Aşk, hayallere tutunurken gerçeklerden düşmekmiş. Aşk, insanın kendisini başkasıyla yakmasıymış. Aşk, kederden gülüş beklemekmiş. Aşk, insanın karşısındakini sevmesinden çok, onun vereceği acıları sevebilme cesaretiymiş... Hepsine yeterdi yüreğim. Hepsine vardı cesaretim. El olup gitmeseydin...

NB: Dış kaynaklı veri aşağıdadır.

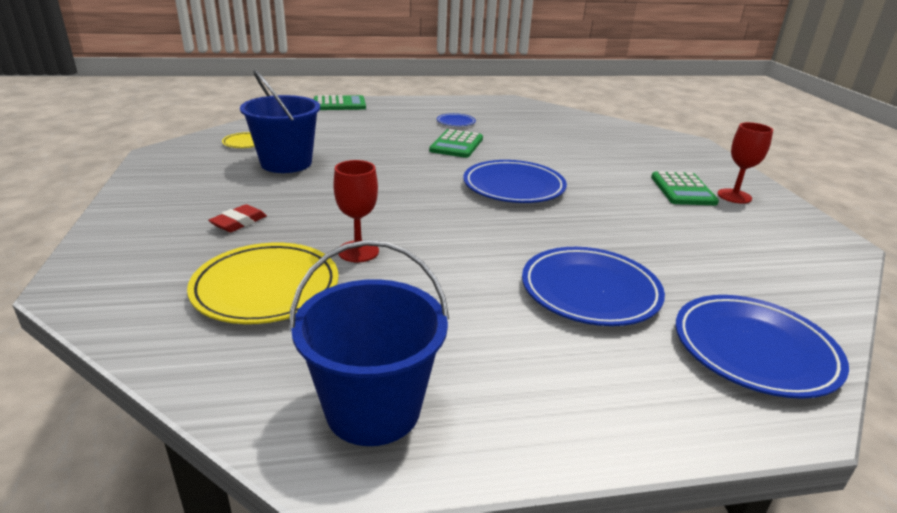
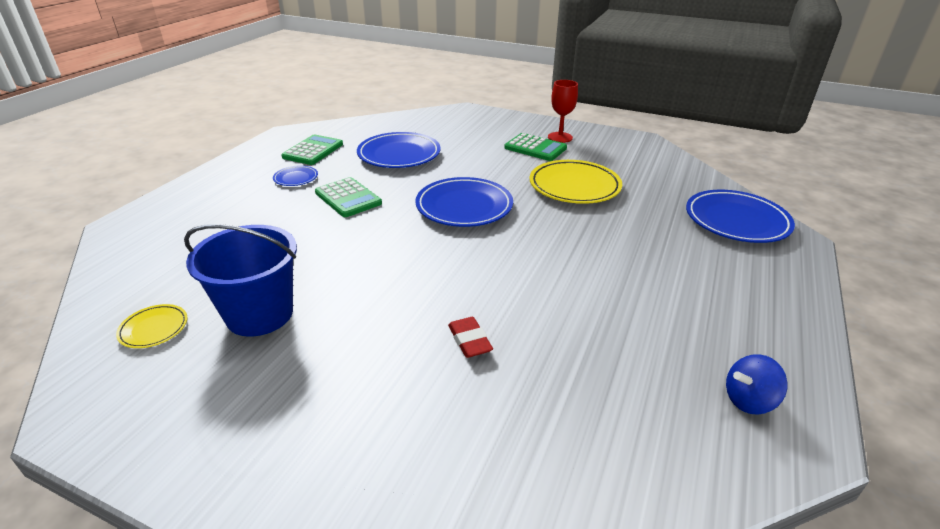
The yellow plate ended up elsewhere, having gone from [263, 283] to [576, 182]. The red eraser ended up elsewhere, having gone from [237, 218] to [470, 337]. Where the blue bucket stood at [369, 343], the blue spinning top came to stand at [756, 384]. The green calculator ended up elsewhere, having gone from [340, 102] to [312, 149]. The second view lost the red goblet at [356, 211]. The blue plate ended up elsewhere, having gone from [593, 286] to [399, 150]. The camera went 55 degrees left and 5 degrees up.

Hiç gelmeyen gider mi bilmiyorum ama bazı şeylerin yokluğu, varlığından daha fazla hissettirir kendini. Tıpkı sen gibi, tıpkı sızın gibi... Sızı nedir bilir misin? Sızı, acı ve ağrının küçük kızıdır. Acının ve ağrının sessizcesidir. Ruhumuzun fark etmediğimiz bir yerinde açılan kâğıt kesiğidir. Sızı can yakmaz, canın yandığı için sızın olur. Sızı acımaz, yanar.

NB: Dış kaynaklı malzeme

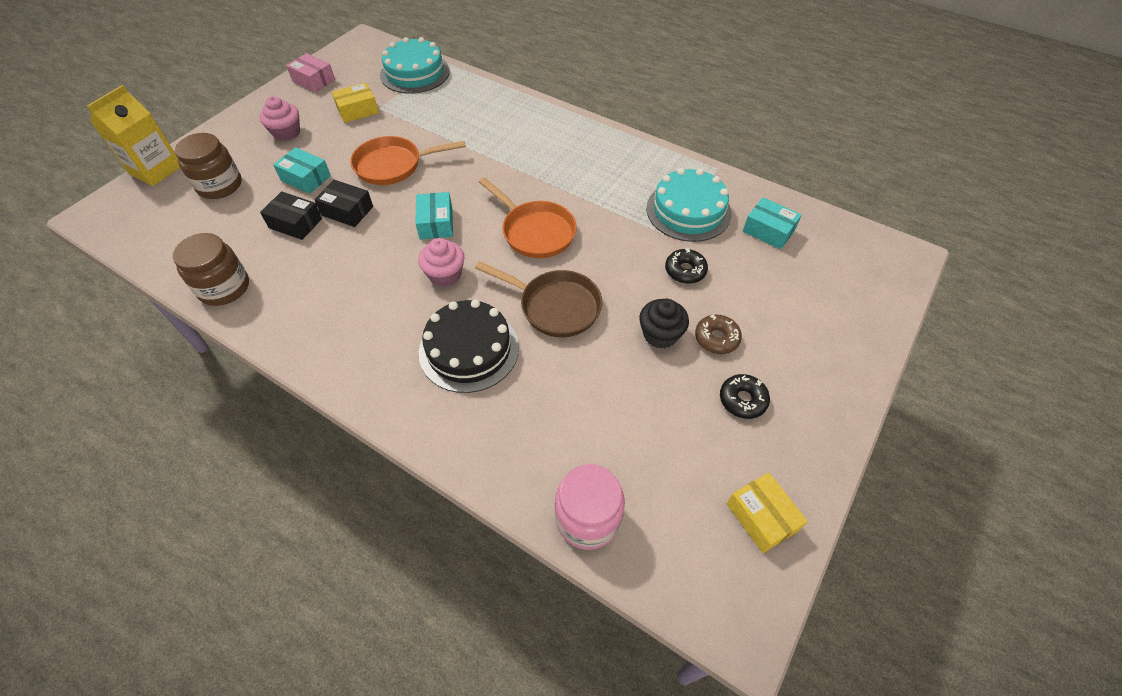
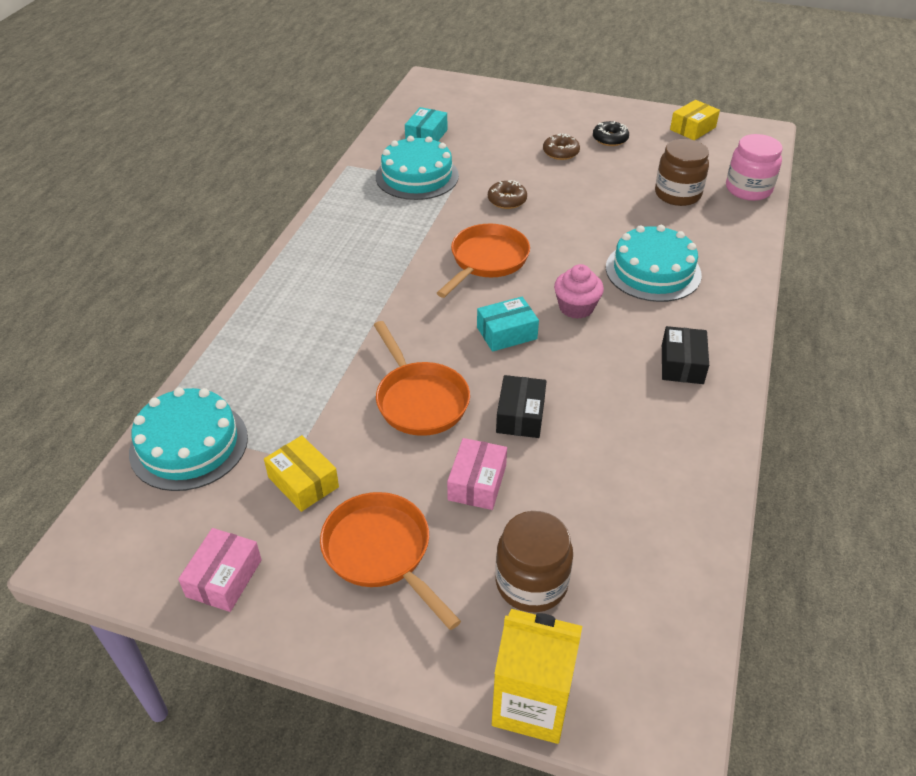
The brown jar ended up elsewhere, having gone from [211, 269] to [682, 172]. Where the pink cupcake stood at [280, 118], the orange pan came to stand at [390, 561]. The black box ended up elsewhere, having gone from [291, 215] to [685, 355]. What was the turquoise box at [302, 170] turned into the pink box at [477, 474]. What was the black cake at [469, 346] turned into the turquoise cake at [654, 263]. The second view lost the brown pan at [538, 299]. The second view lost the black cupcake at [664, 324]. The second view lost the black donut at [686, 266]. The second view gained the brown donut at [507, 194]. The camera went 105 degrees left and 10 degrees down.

Aşk da kapısı örtük bir sızıdır. İçim sızınla yanıyor, anlıyor musun? Elimde olsa gitme diye gölgene bile sarılmak isterdim. Ama çok yalnızım. Aynaya bakarken bile yalnızım. Sen hiç dokunulmayı bile özleyecek kadar yalnız kaldın mı? Bir sese, bir söze hasret yaşadın mı? Sen giderken olduğum yerde çakılıp kaldım. Oysa biliyordum yürümeyi, peşinden gitmeyi... Terk edilmek olduğu yere çakıyormuş adamı, o an anladım.